Myth #11: Duggan Got People to Move Back Into Detroit

Part of what Duggan campaigned on was rebuilding the neighborhoods and getting people to move back into the city, at a time when the population was fleeing due to the Great Recession and foreclosure crisis. 


The 2020 Census is pretty clear that Detroit's mass exodus has continued since 2010 to the surprise of no one, even in the face of the nonstop corporate media cheerleader chorus that told us Detroit was having a "comeback," "rebirth," "resurgence," or whatever the word of the day is. The numbers do not lie, they are a direct reflection of the Duggan era, which included the foreclosure crisis, gentrification, overtaxation, loss of good jobs, continued school closures, library closures, demolition, and a focus on downtown while neglecting the neighborhoods where people actually live. 

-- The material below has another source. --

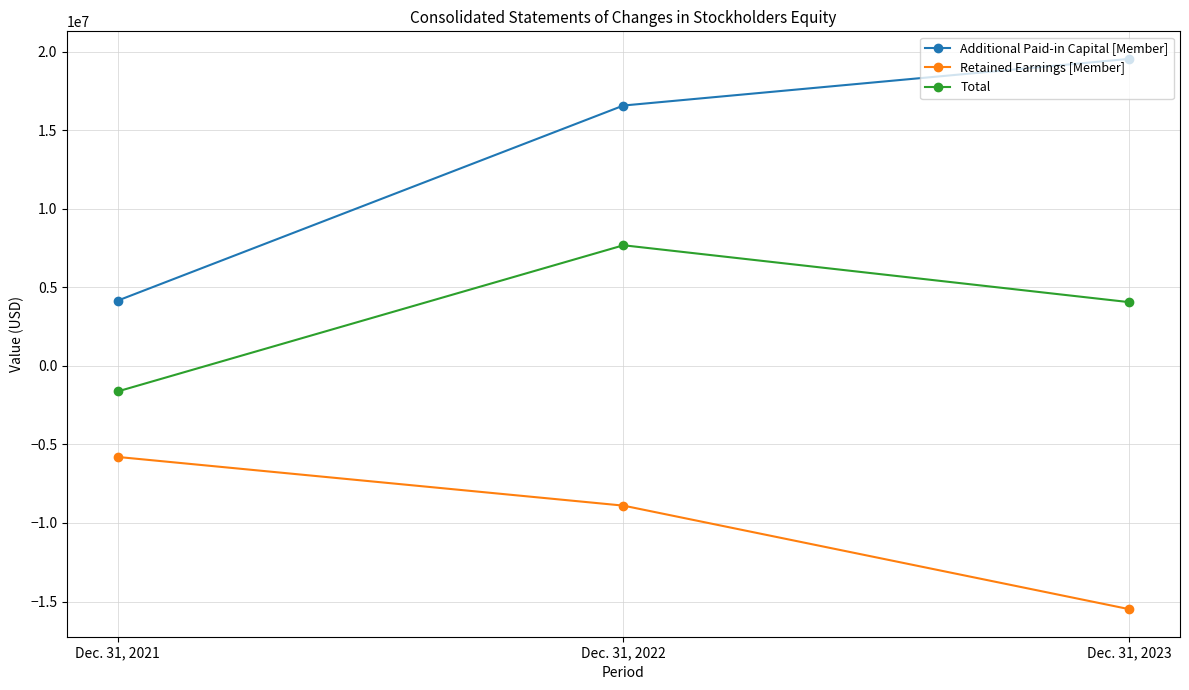

How many values in the Retained Earnings [Member] series are below -8894889?

1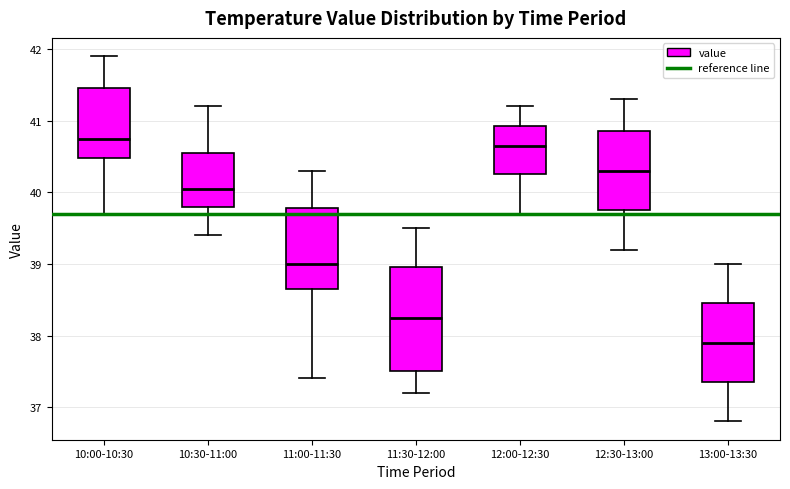

Where does the lower whisker of the box for 12:00-12:30 end on the y-axis? The values are not printed on the chart, so give them approximately, as read against the axis.

39.7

All those factors pushing longtime residents out of the city was more than enough to offset any gains made by a couple Grosse Pointe hipsters buying lofts downtown while still claiming their primary residence address in the burbs (for taxation and insurance purposes). The large decrease in population not only represents another failed Duggan campaign promise, but it also represents the fact that we will lose Congressional seats as a result, meaning that Michigan and Detroit will have less representation, and less relevance in national politics. 

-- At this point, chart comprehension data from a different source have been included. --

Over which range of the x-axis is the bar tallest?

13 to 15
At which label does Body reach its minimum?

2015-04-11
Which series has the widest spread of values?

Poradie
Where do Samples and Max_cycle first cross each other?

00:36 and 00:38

This is the yield you get when you sow seeds of corporate takeover and regentrification; Duggan is allied with people, lending institutions, and corporations who played a major part in causing or profiting from the foreclosure crisis, and demolition. That does not sound like a winning team for increasing population count, it sounds like you're trying to turn Detroit into a prairie.

"But what about all the new jobs that Duggan brought in?!" Well, survey says most of those "new" jobs have been going to suburbanites whose companies recently relocated to Detroit to dodge taxes...
"Just because a job is located in Detroit, it does not mean that a Detroit resident holds that job. In fact, over the same five-year period [2011-2016], the number of Detroit residents who had jobs declined by more than 4,800 (2%) according to American Community Survey data." The number of jobs increased in 20 of Detroit’s 26 ZIP codes, but fewer than half of those ZIP codes recorded gains in the number of employed residents.


Another issue forcing Detroiters out is the fact that many of those who lost their homes in the foreclosure crisis have been shacking up in the basement of a relative...and now with the constant flooding of our basements every time it rains (thanks to mismanagement and incompetence from the DWSD and GLWA), those people are homeless again, often forced to leave the city entirely. I don't blame them.

From a New York Times article:
"Hours after the census count was released, the mayor fired off an indignant statement accusing the bureau of undercounting Detroit residents by at least 10 percent. Mr. Duggan said municipal utility data backed up his claims, but his office declined to provide localized evidence to prove that."
https://www.nytimes.com/2021/08/28/us/detroit-census-mike-duggan.html

Duggan also threatened to sue the Census Bureau, but that's just the same old Duggan: angry and petty, making threats of retribution for making him "look bad." He's been behaving this way since the 1990s when he was under Wayne County...now he's just an angry old leprechaun on the 11th floor, plotting vengeance against the people who stole his lucky charms, bitter that he is so politically dirty that he can't get a job at the federal level.